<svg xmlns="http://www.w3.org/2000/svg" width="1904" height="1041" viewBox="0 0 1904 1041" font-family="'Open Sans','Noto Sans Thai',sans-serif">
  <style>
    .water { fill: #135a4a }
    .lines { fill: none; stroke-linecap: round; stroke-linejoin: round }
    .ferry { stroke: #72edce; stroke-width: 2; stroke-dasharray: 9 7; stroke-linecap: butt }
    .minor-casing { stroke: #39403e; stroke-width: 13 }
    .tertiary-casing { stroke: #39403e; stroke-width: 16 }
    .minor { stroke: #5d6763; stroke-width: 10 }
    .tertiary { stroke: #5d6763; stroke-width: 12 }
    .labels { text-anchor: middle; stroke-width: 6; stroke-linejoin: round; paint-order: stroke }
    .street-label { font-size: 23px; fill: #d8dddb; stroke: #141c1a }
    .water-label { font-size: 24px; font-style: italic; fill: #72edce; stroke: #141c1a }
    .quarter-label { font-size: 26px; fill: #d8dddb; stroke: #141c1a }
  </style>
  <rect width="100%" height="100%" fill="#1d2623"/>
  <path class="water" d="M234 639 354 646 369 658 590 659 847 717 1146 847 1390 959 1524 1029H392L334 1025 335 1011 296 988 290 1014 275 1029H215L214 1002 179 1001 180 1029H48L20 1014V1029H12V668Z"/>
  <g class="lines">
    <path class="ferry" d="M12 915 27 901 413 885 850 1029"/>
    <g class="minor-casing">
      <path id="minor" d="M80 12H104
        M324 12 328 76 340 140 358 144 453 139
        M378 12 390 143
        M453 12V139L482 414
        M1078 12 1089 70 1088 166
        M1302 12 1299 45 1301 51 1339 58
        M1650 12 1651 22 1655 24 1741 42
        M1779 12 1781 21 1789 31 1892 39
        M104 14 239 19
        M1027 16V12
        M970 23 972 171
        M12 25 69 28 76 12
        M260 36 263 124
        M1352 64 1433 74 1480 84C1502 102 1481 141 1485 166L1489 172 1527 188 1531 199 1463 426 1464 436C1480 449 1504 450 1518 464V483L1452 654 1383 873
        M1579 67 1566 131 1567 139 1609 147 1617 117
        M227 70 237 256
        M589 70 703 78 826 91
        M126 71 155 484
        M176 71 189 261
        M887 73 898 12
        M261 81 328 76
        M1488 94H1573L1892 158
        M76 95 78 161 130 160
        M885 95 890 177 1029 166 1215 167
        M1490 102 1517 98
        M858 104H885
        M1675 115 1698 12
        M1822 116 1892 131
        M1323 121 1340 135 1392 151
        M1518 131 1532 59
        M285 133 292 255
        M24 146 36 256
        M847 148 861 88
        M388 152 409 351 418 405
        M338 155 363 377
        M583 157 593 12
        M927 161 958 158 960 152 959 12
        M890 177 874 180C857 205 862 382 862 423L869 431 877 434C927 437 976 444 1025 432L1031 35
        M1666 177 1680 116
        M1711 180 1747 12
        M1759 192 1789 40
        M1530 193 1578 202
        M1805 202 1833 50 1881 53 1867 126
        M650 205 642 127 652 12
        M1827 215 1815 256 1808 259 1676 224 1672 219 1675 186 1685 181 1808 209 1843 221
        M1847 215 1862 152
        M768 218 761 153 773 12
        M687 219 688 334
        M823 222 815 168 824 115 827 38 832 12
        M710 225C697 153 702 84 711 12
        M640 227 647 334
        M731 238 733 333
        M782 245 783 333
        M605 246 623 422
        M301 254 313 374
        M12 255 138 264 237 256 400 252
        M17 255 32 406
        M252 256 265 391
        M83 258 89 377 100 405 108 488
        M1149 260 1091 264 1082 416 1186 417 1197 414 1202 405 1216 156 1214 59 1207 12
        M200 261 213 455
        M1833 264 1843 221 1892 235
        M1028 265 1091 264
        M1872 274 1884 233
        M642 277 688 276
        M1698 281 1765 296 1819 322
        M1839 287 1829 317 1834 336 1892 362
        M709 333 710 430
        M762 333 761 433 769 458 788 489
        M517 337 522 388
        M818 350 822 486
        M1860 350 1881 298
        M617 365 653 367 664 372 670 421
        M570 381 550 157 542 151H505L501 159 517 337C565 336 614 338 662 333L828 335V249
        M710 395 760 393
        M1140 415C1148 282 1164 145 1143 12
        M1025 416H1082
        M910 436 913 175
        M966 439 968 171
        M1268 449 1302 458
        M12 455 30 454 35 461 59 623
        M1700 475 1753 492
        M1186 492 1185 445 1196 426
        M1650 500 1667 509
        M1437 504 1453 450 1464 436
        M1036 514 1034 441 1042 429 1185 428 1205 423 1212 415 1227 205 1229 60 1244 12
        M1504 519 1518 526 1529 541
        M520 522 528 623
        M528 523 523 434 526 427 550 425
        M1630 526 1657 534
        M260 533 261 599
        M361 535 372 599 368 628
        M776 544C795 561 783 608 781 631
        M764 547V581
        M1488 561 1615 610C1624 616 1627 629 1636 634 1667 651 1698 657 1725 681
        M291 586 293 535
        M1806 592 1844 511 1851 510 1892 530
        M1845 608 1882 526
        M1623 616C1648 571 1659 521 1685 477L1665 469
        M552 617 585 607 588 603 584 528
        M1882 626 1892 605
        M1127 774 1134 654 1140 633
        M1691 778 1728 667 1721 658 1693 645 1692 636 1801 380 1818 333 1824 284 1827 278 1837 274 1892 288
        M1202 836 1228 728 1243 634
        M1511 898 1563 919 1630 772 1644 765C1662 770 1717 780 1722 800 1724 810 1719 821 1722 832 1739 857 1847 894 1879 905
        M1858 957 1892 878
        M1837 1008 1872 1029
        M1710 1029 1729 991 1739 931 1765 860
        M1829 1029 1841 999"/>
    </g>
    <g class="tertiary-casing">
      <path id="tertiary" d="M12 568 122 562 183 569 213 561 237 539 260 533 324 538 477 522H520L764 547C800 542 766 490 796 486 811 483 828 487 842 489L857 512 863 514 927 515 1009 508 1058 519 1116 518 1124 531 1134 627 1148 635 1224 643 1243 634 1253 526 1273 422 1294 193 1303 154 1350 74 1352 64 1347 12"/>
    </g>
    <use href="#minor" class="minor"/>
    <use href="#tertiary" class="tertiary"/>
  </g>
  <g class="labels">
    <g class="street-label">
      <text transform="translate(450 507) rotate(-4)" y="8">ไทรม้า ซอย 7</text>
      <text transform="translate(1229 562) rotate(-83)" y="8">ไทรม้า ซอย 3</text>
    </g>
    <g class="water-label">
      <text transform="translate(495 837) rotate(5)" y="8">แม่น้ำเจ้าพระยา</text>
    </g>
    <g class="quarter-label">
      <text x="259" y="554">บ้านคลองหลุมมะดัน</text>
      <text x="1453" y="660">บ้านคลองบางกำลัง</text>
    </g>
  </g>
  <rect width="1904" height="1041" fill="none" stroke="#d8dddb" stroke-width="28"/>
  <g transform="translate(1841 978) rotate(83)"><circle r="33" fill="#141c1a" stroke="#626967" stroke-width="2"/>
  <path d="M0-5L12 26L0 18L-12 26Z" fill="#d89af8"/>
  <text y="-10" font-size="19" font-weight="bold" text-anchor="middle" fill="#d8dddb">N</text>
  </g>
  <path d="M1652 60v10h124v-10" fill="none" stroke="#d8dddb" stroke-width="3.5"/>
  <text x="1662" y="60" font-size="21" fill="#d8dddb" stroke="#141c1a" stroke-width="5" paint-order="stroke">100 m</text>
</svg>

════════════════════

TASK INSTRUCTIONS: In the listing above, the lines from the one containing "M768 218 761 153 773 12" through the one containing "M291 586 293 535" must be set down exactly, with no other lines.

RESPONSE TO THE TASK:
        M768 218 761 153 773 12
        M687 219 688 334
        M823 222 815 168 824 115 827 38 832 12
        M710 225C697 153 702 84 711 12
        M640 227 647 334
        M731 238 733 333
        M782 245 783 333
        M605 246 623 422
        M301 254 313 374
        M12 255 138 264 237 256 400 252
        M17 255 32 406
        M252 256 265 391
        M83 258 89 377 100 405 108 488
        M1149 260 1091 264 1082 416 1186 417 1197 414 1202 405 1216 156 1214 59 1207 12
        M200 261 213 455
        M1833 264 1843 221 1892 235
        M1028 265 1091 264
        M1872 274 1884 233
        M642 277 688 276
        M1698 281 1765 296 1819 322
        M1839 287 1829 317 1834 336 1892 362
        M709 333 710 430
        M762 333 761 433 769 458 788 489
        M517 337 522 388
        M818 350 822 486
        M1860 350 1881 298
        M617 365 653 367 664 372 670 421
        M570 381 550 157 542 151H505L501 159 517 337C565 336 614 338 662 333L828 335V249
        M710 395 760 393
        M1140 415C1148 282 1164 145 1143 12
        M1025 416H1082
        M910 436 913 175
        M966 439 968 171
        M1268 449 1302 458
        M12 455 30 454 35 461 59 623
        M1700 475 1753 492
        M1186 492 1185 445 1196 426
        M1650 500 1667 509
        M1437 504 1453 450 1464 436
        M1036 514 1034 441 1042 429 1185 428 1205 423 1212 415 1227 205 1229 60 1244 12
        M1504 519 1518 526 1529 541
        M520 522 528 623
        M528 523 523 434 526 427 550 425
        M1630 526 1657 534
        M260 533 261 599
        M361 535 372 599 368 628
        M776 544C795 561 783 608 781 631
        M764 547V581
        M1488 561 1615 610C1624 616 1627 629 1636 634 1667 651 1698 657 1725 681
        M291 586 293 535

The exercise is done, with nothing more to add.